Kepala Eksekutif Pengawas Perbankan OJK Dian Ediana Rae mengatakan, masih banyak bank digital yang bergantung pada infrastruktur TI perusahaan induk. Kondisi ini dapat memengaruhi fleksibilitas bank dalam mengembangkan teknologi serta melakukan inovasi digital.
“Selama ini masih banyak bank digital yang memiliki ketergantungan infrastruktur TI pada pihak lain, khususnya kepada induknya,” kata Dian di Jakarta, Rabu (9/9/2026).
Ketergantungan Infrastruktur TI Jadi Tantangan Bank Digital
Menurut Dian, ketergantungan tersebut dapat menjadi persoalan ketika perusahaan induk memiliki fokus pengembangan yang berbeda dengan bank digital di bawahnya. Perbedaan arah pengembangan itu berpotensi membatasi ruang gerak bank dalam menyesuaikan teknologi dan layanan.
“Hal tersebut berdampak pada fleksibilitas bank digital dalam pengembangan TI dan inovasi digital, khususnya apabila perusahaan induk memiliki fokus pengembangan yang berbeda,” ujarnya.
Dian menilai, kemandirian infrastruktur TI perlu diperkuat karena teknologi memiliki peran sentral dalam menjamin keberlangsungan operasional dan pengembangan bisnis bank digital. Kebutuhan tersebut semakin penting karena bank digital mengandalkan saluran elektronik untuk menjalankan kegiatan usahanya.

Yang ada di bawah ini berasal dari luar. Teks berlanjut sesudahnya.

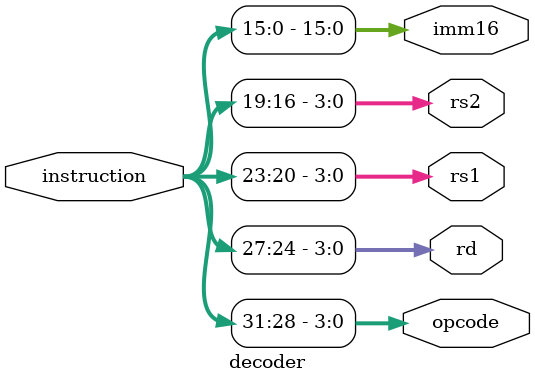
<source format=v>
module decoder (
    input  [31:0] instruction,
    output [3:0]  opcode,
    output [3:0]  rd,
    output [3:0]  rs1,
    output [3:0]  rs2,
    output [15:0] imm16
);
    // opcode field (31:28) now covers MAC4 (1000), CONV3 (1101), SIGMOID (1110), ACC (1111), etc.
    assign opcode = instruction[31:28];
    assign rd     = instruction[27:24];
    assign rs1    = instruction[23:20];
    assign rs2    = instruction[19:16];
    assign imm16  = instruction[15:0];
endmodule

</source>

Bank digital merupakan bank yang menyediakan dan menjalankan kegiatan usaha terutama melalui saluran elektronik, dengan kantor fisik yang terbatas. Karena itu, keandalan infrastruktur menjadi bagian penting dalam mendukung layanan kepada nasabah.
Kolaborasi Digital Membuka Risiko Keamanan
Selain persoalan infrastruktur, OJK menyoroti risiko keamanan siber yang dihadapi industri perbankan. Dalam beberapa tahun terakhir, terdapat sejumlah insiden serangan siber maupun fraud di industri perbankan. Sebagian insiden tersebut bahkan bersumber dari pihak lain yang terhubung dengan bank.
Kebutuhan berkolaborasi dalam ekosistem digital membuat bank digital harus membuka koneksi dengan berbagai platform atau aplikasi. Kolaborasi ini dapat mempermudah distribusi layanan, memperluas jangkauan pasar, dan mempercepat inovasi.
Namun, koneksi dengan banyak pihak juga dapat menciptakan celah keamanan pada platform aplikasi bank digital. Celah tersebut perlu menjadi perhatian karena platform digital merupakan saluran utama bank dalam melayani nasabah.
“Oleh karena itu, bank digital perlu memiliki sistem pengamanan TI yang memadai sehingga mampu tetap resilien di tengah ancaman siber yang ada saat ini,” kata Dian.
Penguatan TI Harus Diikuti Tata Kelola
Dian menegaskan bahwa penguatan infrastruktur dan keamanan TI tidak dapat berjalan sendiri. Bank digital juga perlu memperkuat permodalan, tata kelola, serta manajemen risiko secara bersamaan.
Penguatan pada sejumlah aspek tersebut menjadi penting agar bank mampu menjaga keberlangsungan operasional sekaligus menghadapi ancaman yang muncul dari koneksi digital. Dengan demikian, pengembangan layanan dan inovasi dapat berlangsung tanpa mengabaikan aspek keamanan.
Tantangan yang disoroti OJK menunjukkan bahwa pertumbuhan bank digital tidak hanya bergantung pada kemampuan menghadirkan layanan elektronik. Kemandirian teknologi, sistem pengamanan yang memadai, permodalan, tata kelola, dan manajemen risiko juga menjadi bagian penting dalam menjaga ketahanan bank digital.
Kesimpulan
OJK menilai industri bank digital masih menghadapi tantangan berupa ketergantungan infrastruktur TI pada pihak lain serta meningkatnya risiko siber dan fraud. Karena itu, bank digital perlu memperkuat kemandirian teknologi dan sistem keamanan, bersamaan dengan permodalan, tata kelola, serta manajemen risiko.